This award is funded under the American Recovery and Reinvestment Act of 2009 (Public Law 111-5).
Intellectual Merit: This project proposes to test the hypothesis that natural tracers measured at temporal resolution similar to water fluxes (i.e., daily or sub-daily) can be used to predict coupling between riverine hydrology, surface water-groundwater mixing, and biogeochemistry. The hypothesis will be tested with high temporal resolution monitoring and measurements of selected solutes. These results will inform and improve conceptual and numerical models of hydrologic, hydrogeologic, and chemical dynamics and fluxes. Hypothesis testing will address three specific science questions: 1) What are the temporal and longitudinal dynamics of surface/groundwater mixing, and how do these affect the delivery of ecologically relevant solutes (nitrate, phosphate, H+, dissolved organic carbon)? 2) How does assimilation of high resolution stream chemistry data into integrated, parallel watershed models (e.g., PARFLOW) improve predictions of stream flow, groundwater elevation, surface/groundwater mixing and solute transport? 3) How does the incorporation of high resolution chemical measurements and mission agency data into Bayesian network models improve real-time predictions of stream flow and surface/groundwater mixing ratios? The work will be focus on the Santa Fe River in North Florida. This river crosses the boundary of the confined and unconfined karstic Floridan Aquifer, resulting in two chemically well-characterized source water end-members: surface runoff and groundwater. These end members mix in dynamic proportions depending on river discharge. The end members should be able to be discriminated using in situ continuous sensors, primarily for specific conductivity, and high resolution auto-sampling to allow complimentary measurements of color, pH, nitrate, phosphate, and major ion concentrations.

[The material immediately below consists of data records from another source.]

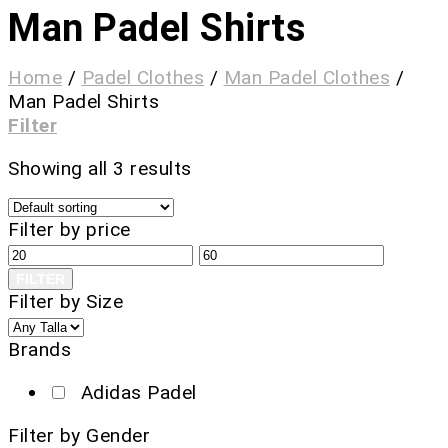
Man Padel Shirts
Home
/
Padel Clothes
/
Man Padel Clothes
/
Man Padel Shirts
Filter
Showing all 3 results
Filter by price
FILTER
Filter by Size
Brands
Adidas Padel
Filter by Gender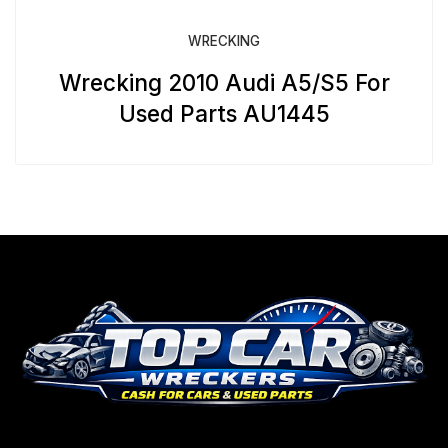
WRECKING
Wrecking 2010 Audi A5/S5 For
Used Parts AU1445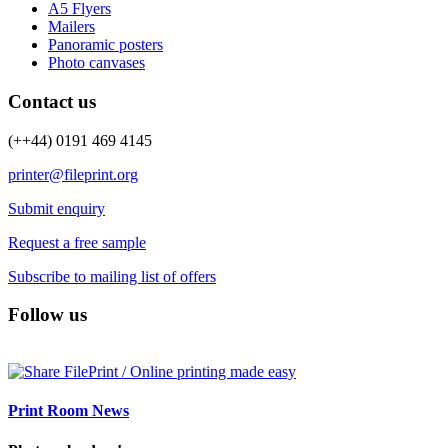
A5 Flyers
Mailers
Panoramic posters
Photo canvases
Contact us
(++44) 0191 469 4145
printer@fileprint.org
Submit enquiry
Request a free sample
Subscribe to mailing list of offers
Follow us
Print Room News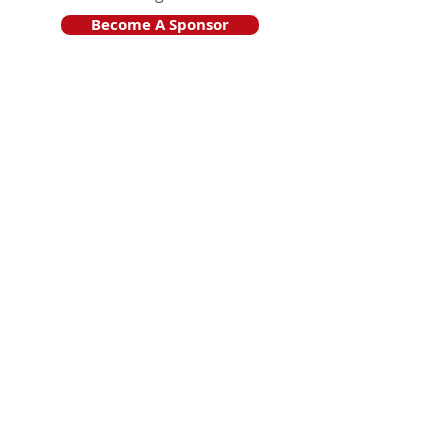
Become A Sponsor
Join Friends of HJF
Support HJF
HJF is operated by The Jam Session, Inc.
501(c)3 nonprofit organization
.
The Jam Session, Inc. DBA Hamptons
JazzFest
PO BOX 1195
Sag Harbor, NY 11963
PRO PUBLICA FINANCIAL REPORTS
PRESS RELEASE 2024
Website Powered By RJP.design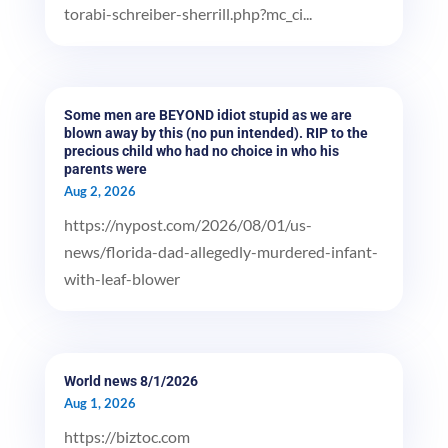
torabi-schreiber-sherrill.php?mc_ci...
Some men are BEYOND idiot stupid as we are
blown away by this (no pun intended). RIP to the
precious child who had no choice in who his
parents were
Aug 2, 2026
https://nypost.com/2026/08/01/us-
news/florida-dad-allegedly-murdered-infant-
with-leaf-blower
World news 8/1/2026
Aug 1, 2026
https://biztoc.com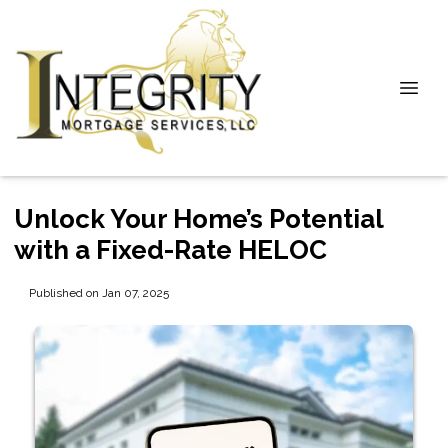
Unlock Your Home’s Potential
with a Fixed-Rate HELOC
Published on Jan 07, 2025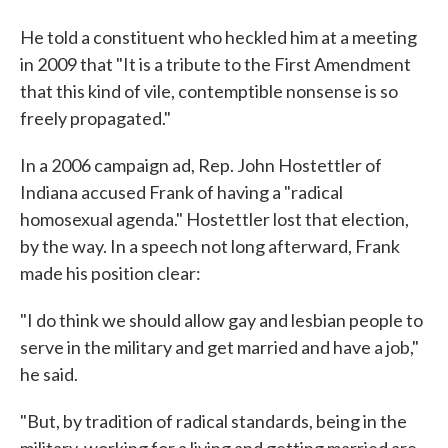
He told a constituent who heckled him at a meeting
in 2009 that "It is a tribute to the First Amendment
that this kind of vile, contemptible nonsense is so
freely propagated."
In a 2006 campaign ad, Rep. John Hostettler of
Indiana accused Frank of having a "radical
homosexual agenda." Hostettler lost that election,
by the way. In a speech not long afterward, Frank
made his position clear:
"I do think we should allow gay and lesbian people to
serve in the military and get married and have a job,"
he said.
"But, by tradition of radical standards, being in the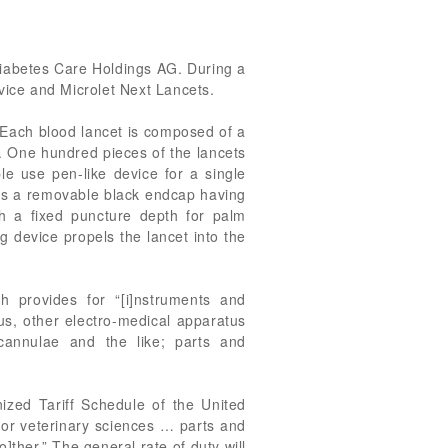
 Diabetes Care Holdings AG. During a
vice and Microlet Next Lancets.
. Each blood lancet is composed of a
er. One hundred pieces of the lancets
le use pen-like device for a single
has a removable black endcap having
ith a fixed puncture depth for palm
ng device propels the lancet into the
 provides for “[i]nstruments and
tus, other electro-medical apparatus
 cannulae and the like; parts and
ized Tariff Schedule of the United
 or veterinary sciences … parts and
]ther.” The general rate of duty will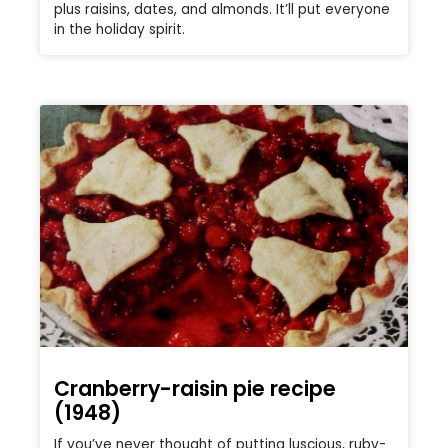
plus raisins, dates, and almonds. It’ll put everyone
in the holiday spirit.
Cranberry-raisin pie recipe
(1948)
If you’ve never thought of putting luscious, ruby-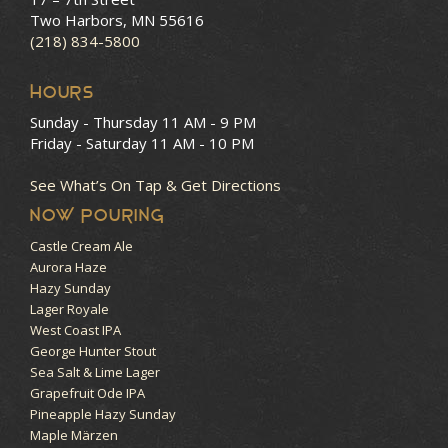
Two Harbors, MN 55616
(218) 834-5800
HOURS
Sunday - Thursday
11 AM - 9 PM
Friday - Saturday
11 AM - 10 PM
See What’s On Tap & Get Directions
NOW POURING
Castle Cream Ale
Aurora Haze
Hazy Sunday
Lager Royale
West Coast IPA
George Hunter Stout
Sea Salt & Lime Lager
Grapefruit Ode IPA
Pineapple Hazy Sunday
Maple Märzen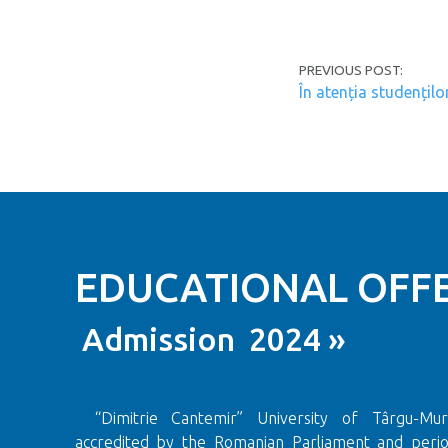
Post navi
PREVIOUS POST:
În atenția studențilo
EDUCATIONAL OFFE
Admission 2024 »
“Dimitrie Cantemir” University of Târgu-Mureș
accredited by the Romanian Parliament and period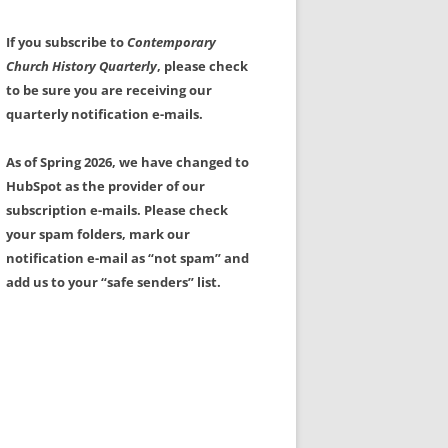
If you subscribe to
Contemporary
Church History Quarterly
, please check
to be sure you are receiving our
quarterly notification e-mails.
As of Spring 2026, we have changed to
HubSpot as the provider of our
subscription e-mails. Please check
your spam folders, mark our
notification e-mail as “not spam” and
add us to your “safe senders” list.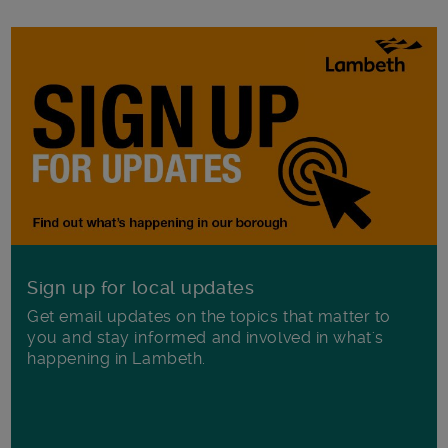
Sign up for local updates
Get email updates on the topics that matter to
you and stay informed and involved in what's
happening in Lambeth.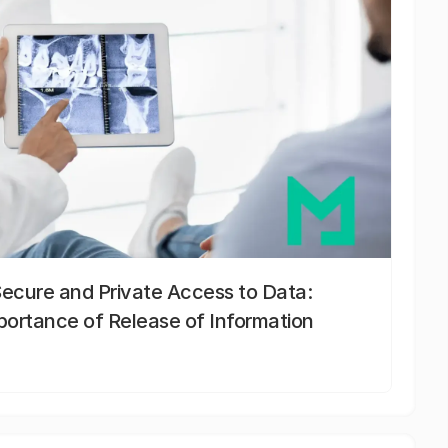
Secure and Private Access to Data:
portance of Release of Information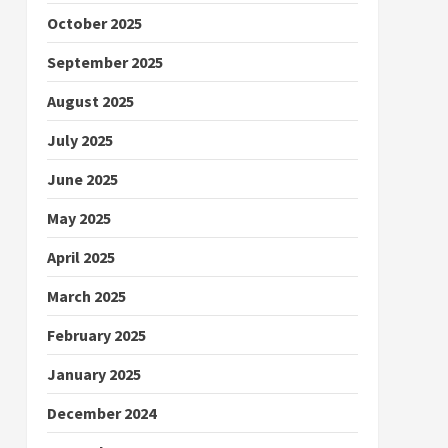
October 2025
September 2025
August 2025
July 2025
June 2025
May 2025
April 2025
March 2025
February 2025
January 2025
December 2024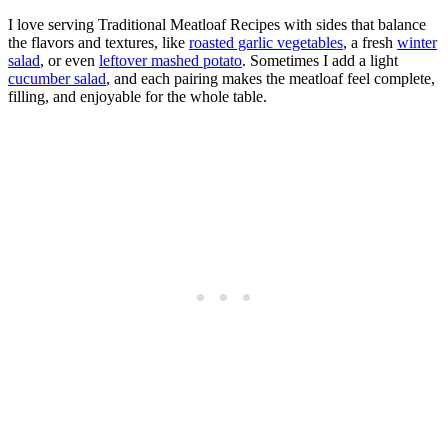
I love serving Traditional Meatloaf Recipes with sides that balance
the flavors and textures, like
roasted garlic vegetables
, a fresh
winter
salad
, or even
leftover mashed potato
. Sometimes I add a light
cucumber salad
, and each pairing makes the meatloaf feel complete,
filling, and enjoyable for the whole table.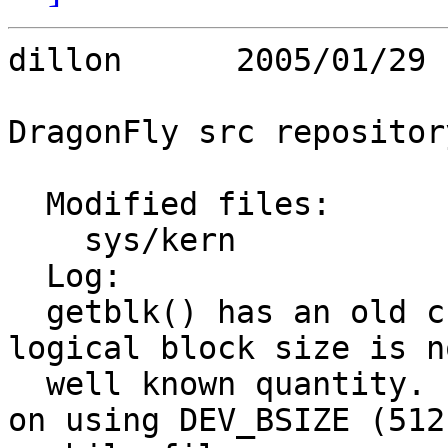
dillon      2005/01/29 
DragonFly src repository
  Modified files:

    sys/kern             vfs_bio.c 

  Log:

  getblk() has an old crufty API in which the 
logical block size is no
  well known quantity.  Device drivers standardize 
on using DEV_BSIZE (512)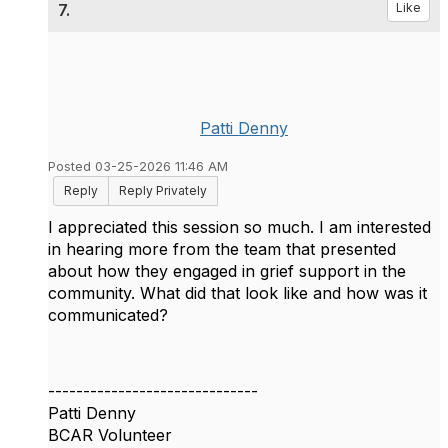
7.
Like
Patti Denny
Posted 03-25-2026 11:46 AM
Reply
Reply Privately
I appreciated this session so much. I am interested
in hearing more from the team that presented
about how they engaged in grief support in the
community. What did that look like and how was it
communicated?
------------------------------
Patti Denny
BCAR Volunteer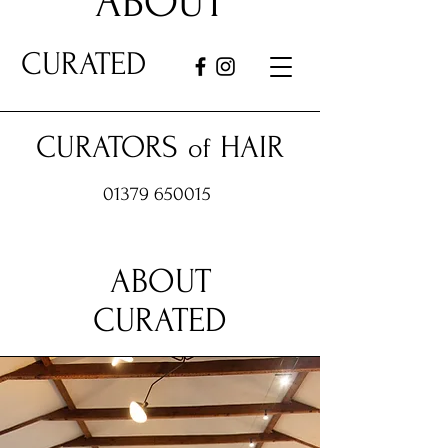
ABOUT
CURATED
CURATORS
HAIR
of
01379 650015
ABOUT
CURATED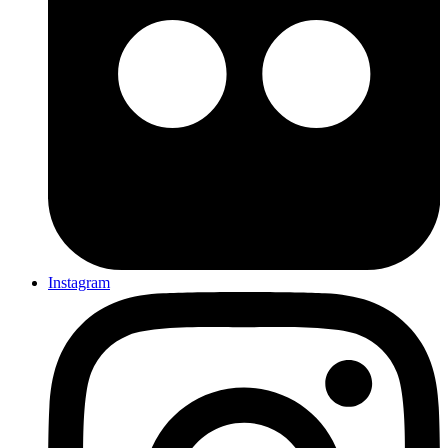
Instagram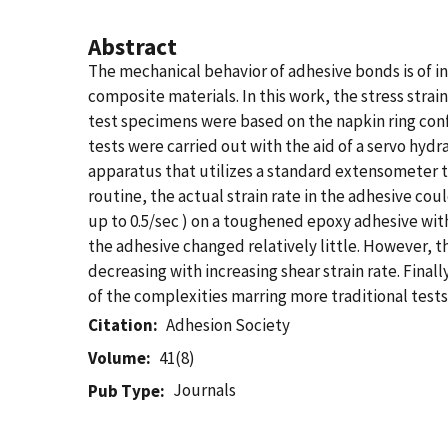
Abstract
The mechanical behavior of adhesive bonds is of in
composite materials. In this work, the stress stra
test specimens were based on the napkin ring conf
tests were carried out with the aid of a servo hydr
apparatus that utilizes a standard extensometer to
routine, the actual strain rate in the adhesive coul
up to 0.5/sec ) on a toughened epoxy adhesive with
the adhesive changed relatively little. However, 
decreasing with increasing shear strain rate. Finall
of the complexities marring more traditional tests
Citation
Adhesion Society
Volume
41(8)
Journals
Pub Type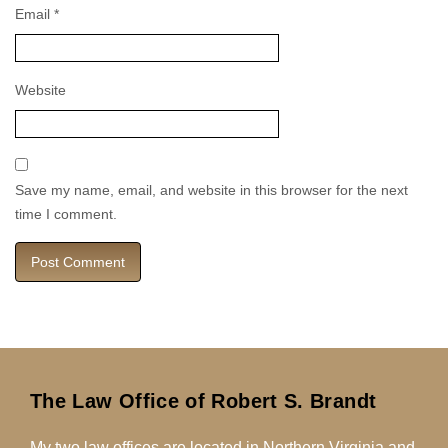
Email
*
Website
Save my name, email, and website in this browser for the next
time I comment.
The Law Office of Robert S. Brandt
My two law offices are located in Northern Virginia and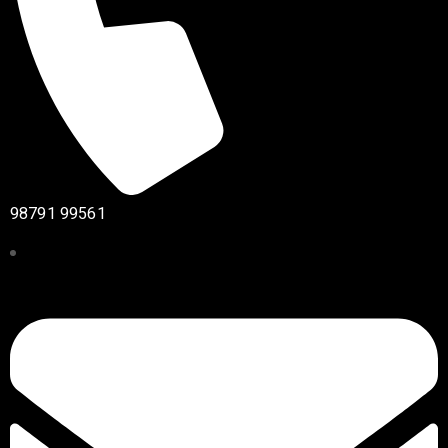
98791 99561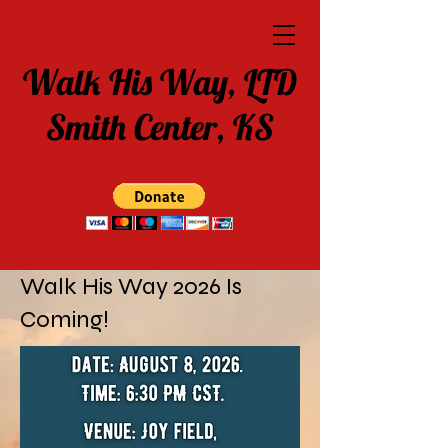
Walk His Way, LTD
Smith Center, KS
Walk His Way 2026 Is
Coming!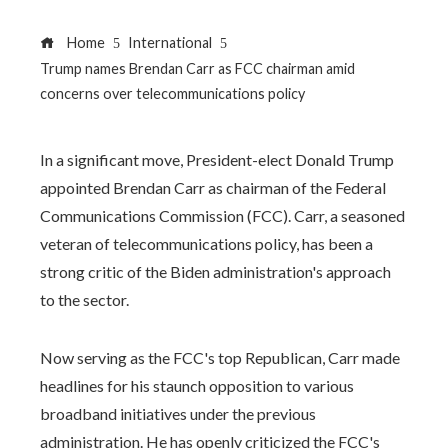
Home
International
Trump names Brendan Carr as FCC chairman amid
concerns over telecommunications policy
In a significant move, President-elect Donald Trump
appointed Brendan Carr as chairman of the Federal
Communications Commission (FCC). Carr, a seasoned
veteran of telecommunications policy, has been a
strong critic of the Biden administration's approach
to the sector.
Now serving as the FCC's top Republican, Carr made
headlines for his staunch opposition to various
broadband initiatives under the previous
administration. He has openly criticized the FCC's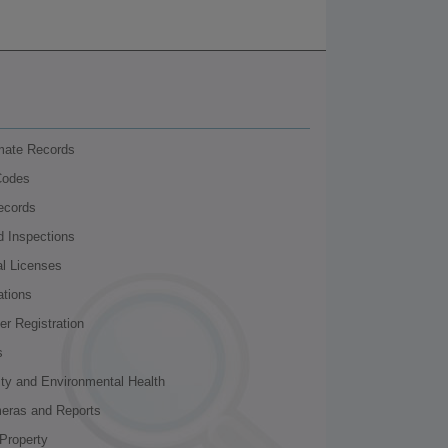
nmate Records
Codes
ecords
d Inspections
al Licenses
ations
r Registration
s
ity and Environmental Health
meras and Reports
Property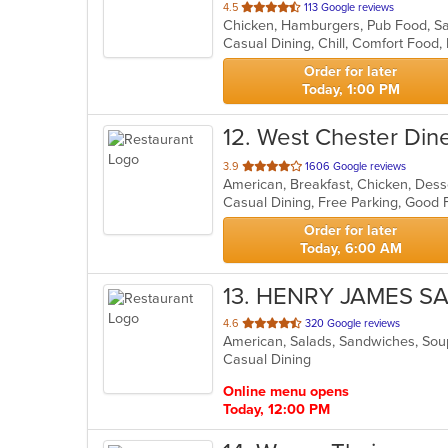
out
4.5
113 Google reviews
Chicken, Hamburgers, Pub Food, S
of
5
stars.
Order for later
Today, 1:00 PM
12
. West Chester Din
out
3.9
1606 Google reviews
of
5
stars.
Order for later
Today, 6:00 AM
13
. HENRY JAMES S
out
4.6
320 Google reviews
American, Salads, Sandwiches, So
of
Casual Dining
5
stars.
Online menu opens
Today, 12:00 PM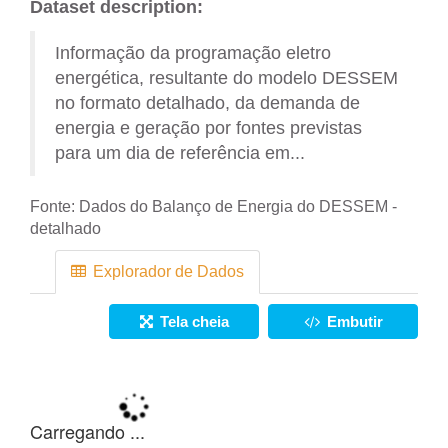
Dataset description:
Informação da programação eletro
energética, resultante do modelo DESSEM
no formato detalhado, da demanda de
energia e geração por fontes previstas
para um dia de referência em...
Fonte:
Dados do Balanço de Energia do DESSEM -
detalhado
Explorador de Dados
Tela cheia
Embutir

Broader Impacts: This work will impact the scientific community by contributing to the development of distributed hydrologic sensing capabilities, which is the basis of the WATERS test-bed sites. High resolution sampling techniques and modeling of hydrologic and hydrogeologic dynamics will be tested across sites by interactions with the Baltimore WATERS test-bed site. The sampling will be co-located with existing flow infrastructure (e.g., USGS gaging stations) and results will be combined with agency data to discern where river water comes from, how long it took to get there, and what it carries. This information will be provided to cognizant water management agencies and stakeholder groups to better inform management and policy decisions. The data will be organized in the CUAHSI hydrologic information system for data storage and retrieval, concatenation with mission agency data, and to provide web-based access to archival data. The project will support on-going graduate and undergraduate research.